__THE PROBLEM__:
Render the lines below as a Markdown table with the columns Row and Entry, giving each line its own numbered row and skipping any blank lines.

__DATA ROWS__:
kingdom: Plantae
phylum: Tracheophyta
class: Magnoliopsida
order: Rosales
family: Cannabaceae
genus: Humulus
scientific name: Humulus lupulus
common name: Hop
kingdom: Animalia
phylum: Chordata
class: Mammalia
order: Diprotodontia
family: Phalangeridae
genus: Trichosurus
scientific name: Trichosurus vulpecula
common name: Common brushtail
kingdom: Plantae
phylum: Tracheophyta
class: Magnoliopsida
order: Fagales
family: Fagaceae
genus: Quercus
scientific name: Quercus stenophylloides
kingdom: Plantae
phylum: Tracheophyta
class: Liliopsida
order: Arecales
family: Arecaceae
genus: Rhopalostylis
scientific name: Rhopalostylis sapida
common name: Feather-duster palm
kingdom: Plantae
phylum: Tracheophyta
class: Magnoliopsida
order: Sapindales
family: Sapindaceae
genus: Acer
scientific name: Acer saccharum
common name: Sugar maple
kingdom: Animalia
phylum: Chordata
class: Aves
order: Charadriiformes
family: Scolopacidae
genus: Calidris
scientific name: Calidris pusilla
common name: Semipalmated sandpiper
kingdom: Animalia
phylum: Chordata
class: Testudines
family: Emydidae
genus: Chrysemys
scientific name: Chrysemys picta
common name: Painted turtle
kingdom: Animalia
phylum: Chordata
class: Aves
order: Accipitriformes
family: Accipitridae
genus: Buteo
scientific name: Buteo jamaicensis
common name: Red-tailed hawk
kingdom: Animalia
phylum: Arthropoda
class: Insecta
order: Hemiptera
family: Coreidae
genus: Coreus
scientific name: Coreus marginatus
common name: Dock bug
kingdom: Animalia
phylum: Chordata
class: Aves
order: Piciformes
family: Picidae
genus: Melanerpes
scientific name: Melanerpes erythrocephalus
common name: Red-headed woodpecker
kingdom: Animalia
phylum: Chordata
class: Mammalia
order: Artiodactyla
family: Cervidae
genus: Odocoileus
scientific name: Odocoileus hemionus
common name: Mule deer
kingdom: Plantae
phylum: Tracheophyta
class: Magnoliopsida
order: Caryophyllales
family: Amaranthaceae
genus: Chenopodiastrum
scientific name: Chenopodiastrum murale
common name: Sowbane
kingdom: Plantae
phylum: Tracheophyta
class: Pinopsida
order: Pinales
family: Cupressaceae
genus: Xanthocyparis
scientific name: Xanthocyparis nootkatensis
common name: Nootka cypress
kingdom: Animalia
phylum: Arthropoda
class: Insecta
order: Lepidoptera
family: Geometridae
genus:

__WORKED ANSWER__:
| Row | Entry |
|---|---|
| 1 | kingdom: Plantae |
| 2 | phylum: Tracheophyta |
| 3 | class: Magnoliopsida |
| 4 | order: Rosales |
| 5 | family: Cannabaceae |
| 6 | genus: Humulus |
| 7 | scientific name: Humulus lupulus |
| 8 | common name: Hop |
| 9 | kingdom: Animalia |
| 10 | phylum: Chordata |
| 11 | class: Mammalia |
| 12 | order: Diprotodontia |
| 13 | family: Phalangeridae |
| 14 | genus: Trichosurus |
| 15 | scientific name: Trichosurus vulpecula |
| 16 | common name: Common brushtail |
| 17 | kingdom: Plantae |
| 18 | phylum: Tracheophyta |
| 19 | class: Magnoliopsida |
| 20 | order: Fagales |
| 21 | family: Fagaceae |
| 22 | genus: Quercus |
| 23 | scientific name: Quercus stenophylloides |
| 24 | kingdom: Plantae |
| 25 | phylum: Tracheophyta |
| 26 | class: Liliopsida |
| 27 | order: Arecales |
| 28 | family: Arecaceae |
| 29 | genus: Rhopalostylis |
| 30 | scientific name: Rhopalostylis sapida |
| 31 | common name: Feather-duster palm |
| 32 | kingdom: Plantae |
| 33 | phylum: Tracheophyta |
| 34 | class: Magnoliopsida |
| 35 | order: Sapindales |
| 36 | family: Sapindaceae |
| 37 | genus: Acer |
| 38 | scientific name: Acer saccharum |
| 39 | common name: Sugar maple |
| 40 | kingdom: Animalia |
| 41 | phylum: Chordata |
| 42 | class: Aves |
| 43 | order: Charadriiformes |
| 44 | family: Scolopacidae |
| 45 | genus: Calidris |
| 46 | scientific name: Calidris pusilla |
| 47 | common name: Semipalmated sandpiper |
| 48 | kingdom: Animalia |
| 49 | phylum: Chordata |
| 50 | class: Testudines |
| 51 | family: Emydidae |
| 52 | genus: Chrysemys |
| 53 | scientific name: Chrysemys picta |
| 54 | common name: Painted turtle |
| 55 | kingdom: Animalia |
| 56 | phylum: Chordata |
| 57 | class: Aves |
| 58 | order: Accipitriformes |
| 59 | family: Accipitridae |
| 60 | genus: Buteo |
| 61 | scientific name: Buteo jamaicensis |
| 62 | common name: Red-tailed hawk |
| 63 | kingdom: Animalia |
| 64 | phylum: Arthropoda |
| 65 | class: Insecta |
| 66 | order: Hemiptera |
| 67 | family: Coreidae |
| 68 | genus: Coreus |
| 69 | scientific name: Coreus marginatus |
| 70 | common name: Dock bug |
| 71 | kingdom: Animalia |
| 72 | phylum: Chordata |
| 73 | class: Aves |
| 74 | order: Piciformes |
| 75 | family: Picidae |
| 76 | genus: Melanerpes |
| 77 | scientific name: Melanerpes erythrocephalus |
| 78 | common name: Red-headed woodpecker |
| 79 | kingdom: Animalia |
| 80 | phylum: Chordata |
| 81 | class: Mammalia |
| 82 | order: Artiodactyla |
| 83 | family: Cervidae |
| 84 | genus: Odocoileus |
| 85 | scientific name: Odocoileus hemionus |
| 86 | common name: Mule deer |
| 87 | kingdom: Plantae |
| 88 | phylum: Tracheophyta |
| 89 | class: Magnoliopsida |
| 90 | order: Caryophyllales |
| 91 | family: Amaranthaceae |
| 92 | genus: Chenopodiastrum |
| 93 | scientific name: Chenopodiastrum murale |
| 94 | common name: Sowbane |
| 95 | kingdom: Plantae |
| 96 | phylum: Tracheophyta |
| 97 | class: Pinopsida |
| 98 | order: Pinales |
| 99 | family: Cupressaceae |
| 100 | genus: Xanthocyparis |
| 101 | scientific name: Xanthocyparis nootkatensis |
| 102 | common name: Nootka cypress |
| 103 | kingdom: Animalia |
| 104 | phylum: Arthropoda |
| 105 | class: Insecta |
| 106 | order: Lepidoptera |
| 107 | family: Geometridae |
| 108 | genus: |